Modern Avrupa kimliğine eklemlenen Yahudi unsura bakış da yenilenmiş; 1523'ten sonra seçilen ilk Alman papa olarak Nazilerin Yahudi kamplarını ziyaret ederek, bu anlamda yeni Avrupa kimliğine başka bir boyut kazandırdığı söylenebilir. Hem kendi ülkesinin tarihiyle hem Hıristiyan inancından gelen antisemitizmle yüzleşme anlamında Kilise'nin modern Batı kimliğiyle uyumunu gösterdi. Henüz teolojik olarak Yahudiliğin olumsuz algısı devam ediyor olsa da artık Yahudi-Hıristiyan uygarlığı olarak tanımlanan Batı'nın şartlarına uymuş oldu.
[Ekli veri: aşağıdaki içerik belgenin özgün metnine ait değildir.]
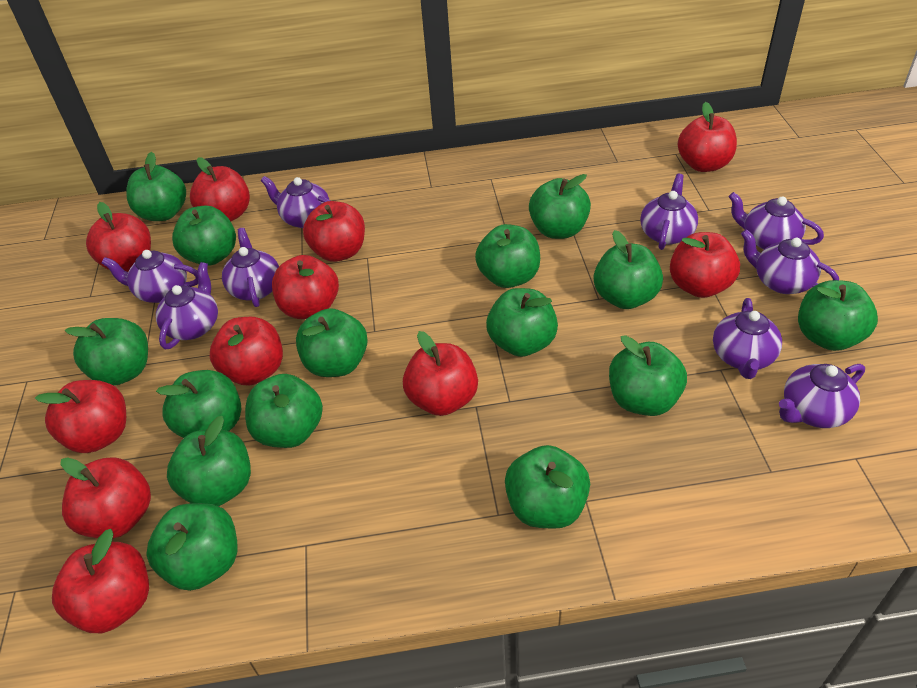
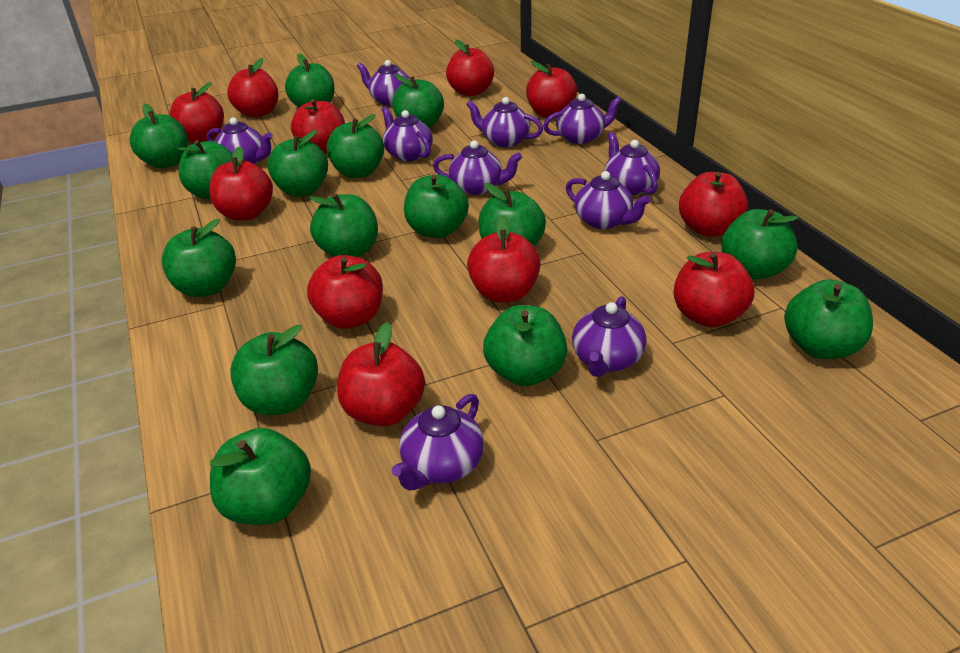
purple teapot: 9 -> 10

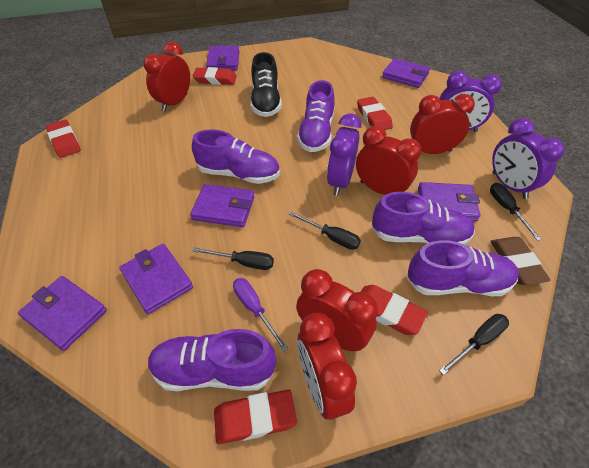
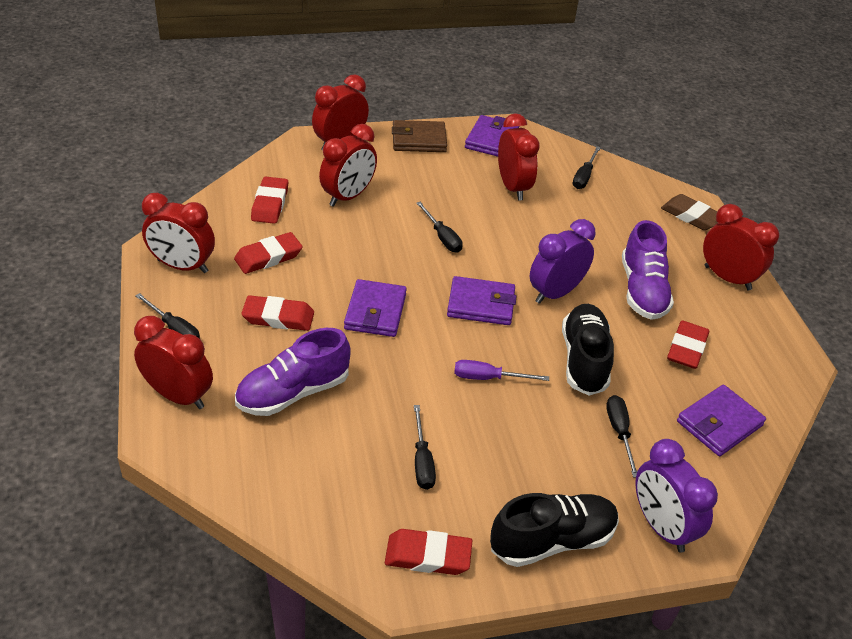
black screwdriver: 4 -> 5
black shoe: 1 -> 2
brown wallet: 0 -> 1
purple clock: 3 -> 2
purple shoe: 5 -> 2
purple wallet: 6 -> 4
red clock: 5 -> 6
Papa Benedikt'in İslam karşıtı çıkışları, soğuk savaş sonrası dönemin Batı kimliğinin yeniden tanımlanmasında Vatikan'ın devreye girerek dini müdahalesi olarak hatırlanacak. Avrupa'da dinin günlük hayattaki yeri ile siyasi, hukuki, toplumsal ve kültürel kodların oluşumundaki belirleyici rolünü karıştıranlar için bu görüşler abartılı gelebilir. Hele 'Avrupa-Batı medeniyeti' bir üst kimlik olarak ele alındığında bu kimliğin 'öteki'si olarak öncelikli olarak İslam olmuştur. Papa'nın yaptığı, bu tanımlama üzerinden Avrupa'nın Hıristiyan köklerini hatırlatarak politik amaçlı medeniyetler çatışması tanımının teolojik zeminini hazırlamak oldu. Her ne kadar haçlı seferlerini bir hata olarak tanımlasa da 'öteki' olarak İslam ve Müslümanlara atıf yapmayı hiç ihmal etmedi.